Marcus Sackrow wrote:

  if you internally use 64 bit register.. what a
  PUSH D1 do? push 4 or 8 bytes to stack?

Actually there is no PUSH mnemonic on 68K.
Do you mix this up with iNTEL?
 
 


Marcus Sackrow

Posts 37
26 Jun 2017 19:42


Gunnar von Boehn wrote:

 
Marcus Sackrow wrote:

    if you internally use 64 bit register.. what a
    PUSH D1 do? push 4 or 8 bytes to stack?
 

 
  This is 68k not iNTEL.
  There is no PUSH mnemonic on 68K.
 

 
  ah yes... sorry, long time no 68k assembler
 

  move.l D1, -(A7)
  ; or is there an:
  move.q D1, -(A7) ;??
 

 
  The question stays... is D1 64 bit wide?
 


Gunnar von Boehn
(Apollo Team Member)
Posts 6207
26 Jun 2017 19:52


Marcus Sackrow wrote:

  ; or is there an:
  move.q D1, -(A7) ;??

 
Our mnemonic for
MOVE.Q
is LOAD/STORE depending on the direction
   
 
Marcus Sackrow wrote:

  The question stays... is D1 64 bit wide?

Yes APOLLO is a 64bit architecture
All 128 registers are 64bit


Marcus Sackrow

Posts 37
26 Jun 2017 19:57


Gunnar von Boehn wrote:

  Our mnemonic for
  MOVE.Q
  is LOAD/STORE depending on the direction

Is there a special reason for that?
"move.q"
would be a much more 68k alike than the RISC borrowed LOAD/STORE mechanism... and if I really like one thing on 68k assembler (and really hate on x86/arm) thats the orthogonal instruction set.


Gunnar von Boehn
(Apollo Team Member)
Posts 6207
26 Jun 2017 20:13


Marcus Sackrow wrote:

 
Gunnar von Boehn wrote:

    Our mnemonic for
    MOVE.Q
    is LOAD/STORE depending on the direction
 

 
Is there a special reason for that?

 
Yes of course, there are several good technical reasons.
 
 
Can you please study the encoding schema of the 68K?
If will see that the MOVE (ea),(ea) needs a huge amount of encoding space.
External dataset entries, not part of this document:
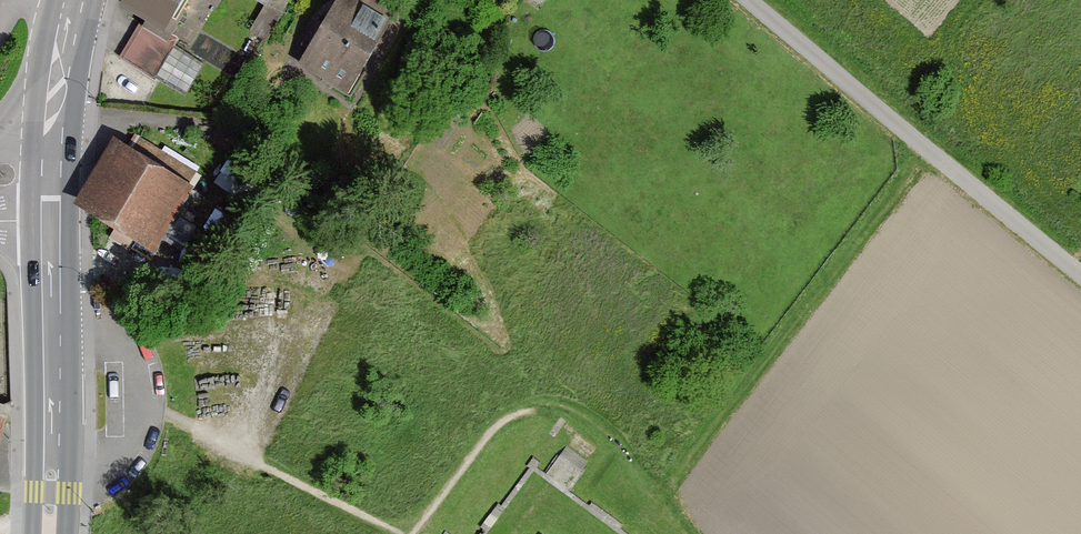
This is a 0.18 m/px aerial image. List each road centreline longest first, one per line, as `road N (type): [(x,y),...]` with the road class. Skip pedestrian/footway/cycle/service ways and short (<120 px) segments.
road 1 (track): [(745,0),(1080,278)]
road 2 (primary): [(48,533),(52,221)]
road 3 (track): [(930,153),(740,391)]
road 4 (primary): [(52,221),(58,94)]

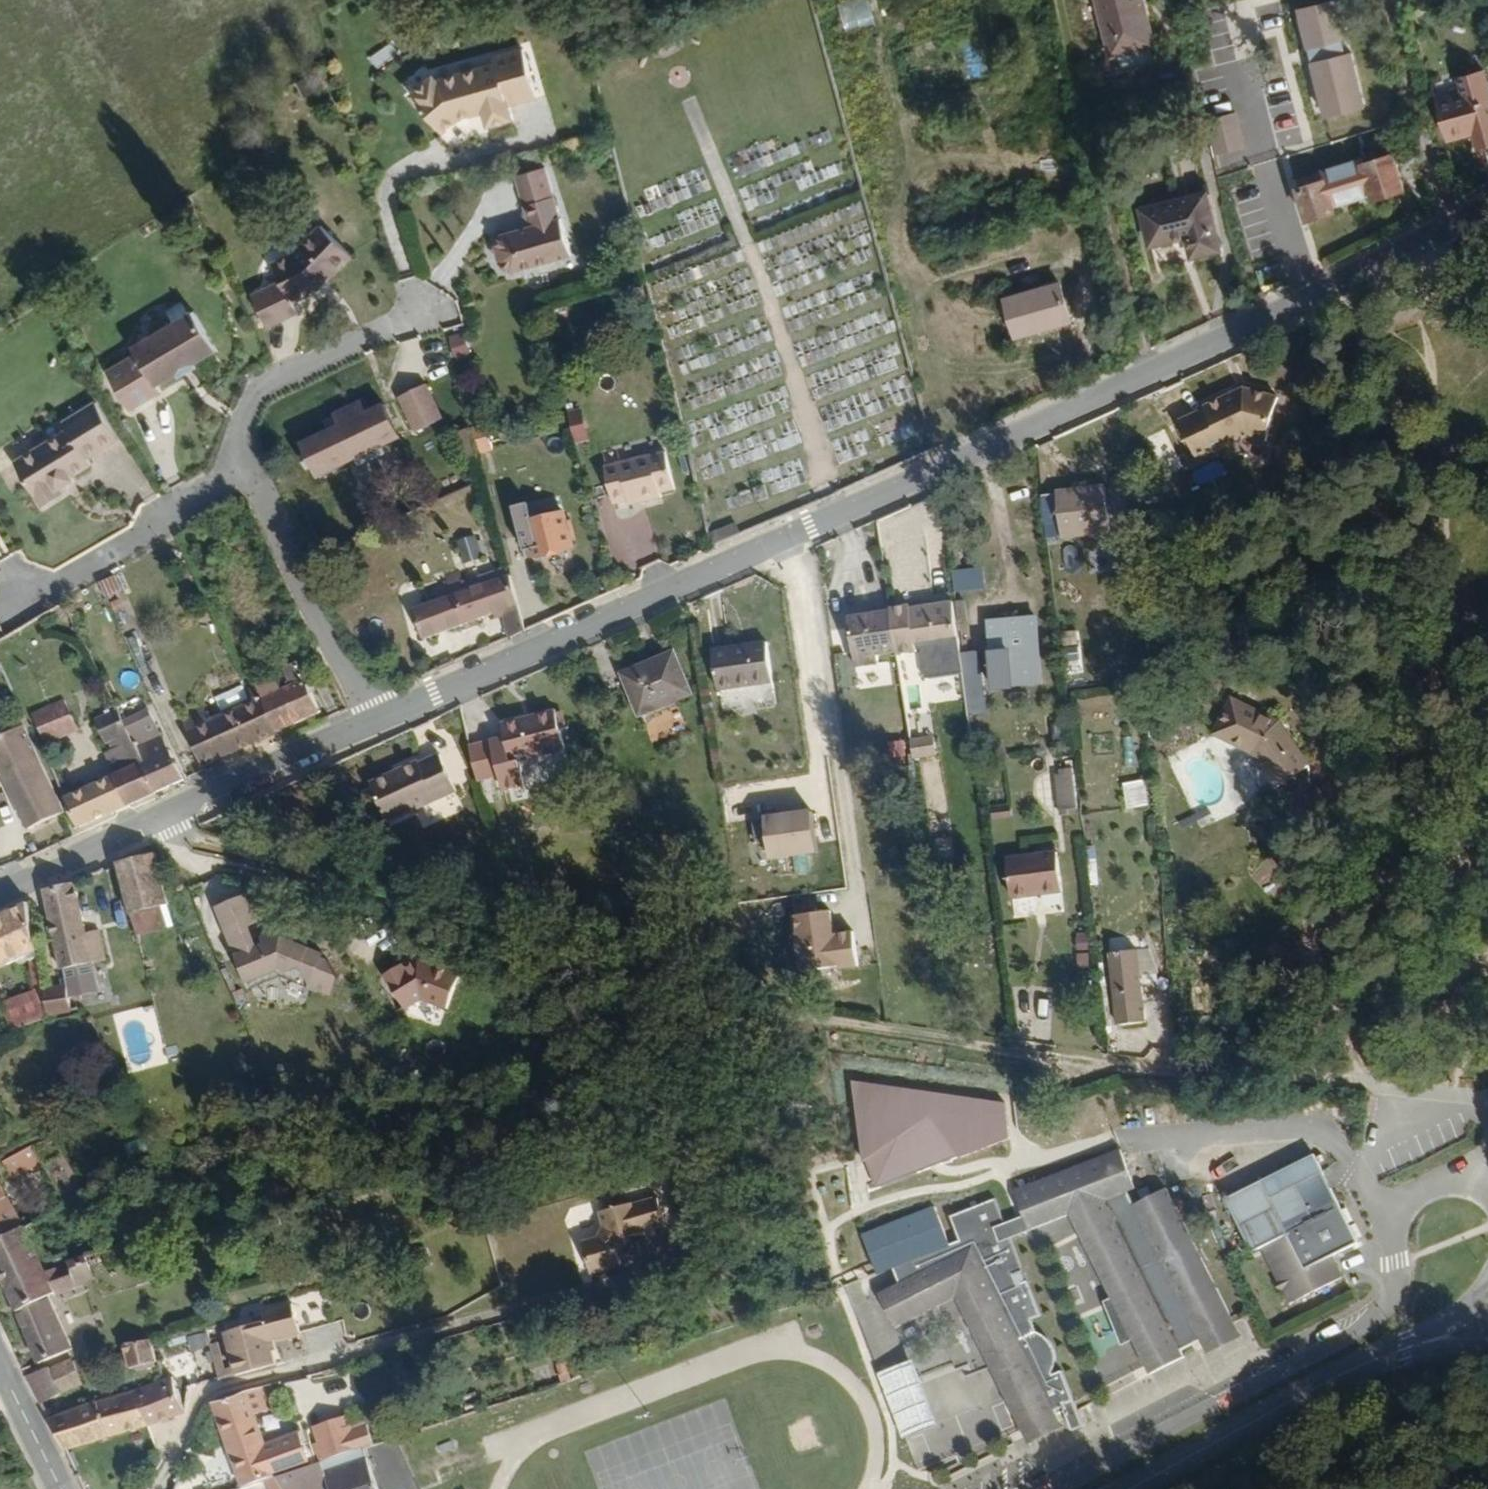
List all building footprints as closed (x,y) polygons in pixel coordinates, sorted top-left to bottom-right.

It consumes 3/16 of the total encoding space.
This is a lot.
 
Performance wise MOVE (ea),(ea) has no advantage over 2 OPPs.
Both need the same time to execute.
So it only makes sense as it allows to save some instruction length sometimes.
 
 
The STOREC can be used in many combination.
Mem - Mem is in real live a rare case.
Defining it as 2 mem-EA encoding + RegisterCount - would have increased the instruction length of this instruction.
And it therefore would have increased the instruction length for ALL its usecases.
Also for REG,EA use cases which would otherwise be 1W shorter.
 
This means for the average program instruction size
it is more efficient to encode this in 2 instructions.
As both encoding would take the same amount of cycles - choosing the shorter Rg-mem encoding has only advantages.
 
If you as programmer prefer to "type" just one instruction
then simply define a "macro" for it.
Then you have all what you want. :-)
 


Nixus Minimax

Posts 416
26 Jun 2017 20:49


Marcus Sackrow wrote:
  if I really like one thing on 68k assembler (and really hate on x86/arm) thats the orthogonal instruction set.
 

 
  You hate ARM for being less orthogonal than 68k? IMHO ARM is far more orthogonal than 68k! Just look at the various oddities in 68k like EOR or instructions that do allow An as source register vs such that don't. Well, way off-topic here I guess...
 
  Regarding a double-mem MOVE, that may seem like a good thing as it saves a scratch register but you could put other stuff between the load-part and the store-part which can execute happily while waiting for the RAM. You can't do that easily when putting both moves into a single instruction.


Marcus Sackrow

Posts 37
26 Jun 2017 21:00


Thanks for the explanation.
so in principle 68k moves here away from it's CISC principle towards the more modern RISC approach, in principle what Motorola did by moving away from 68k.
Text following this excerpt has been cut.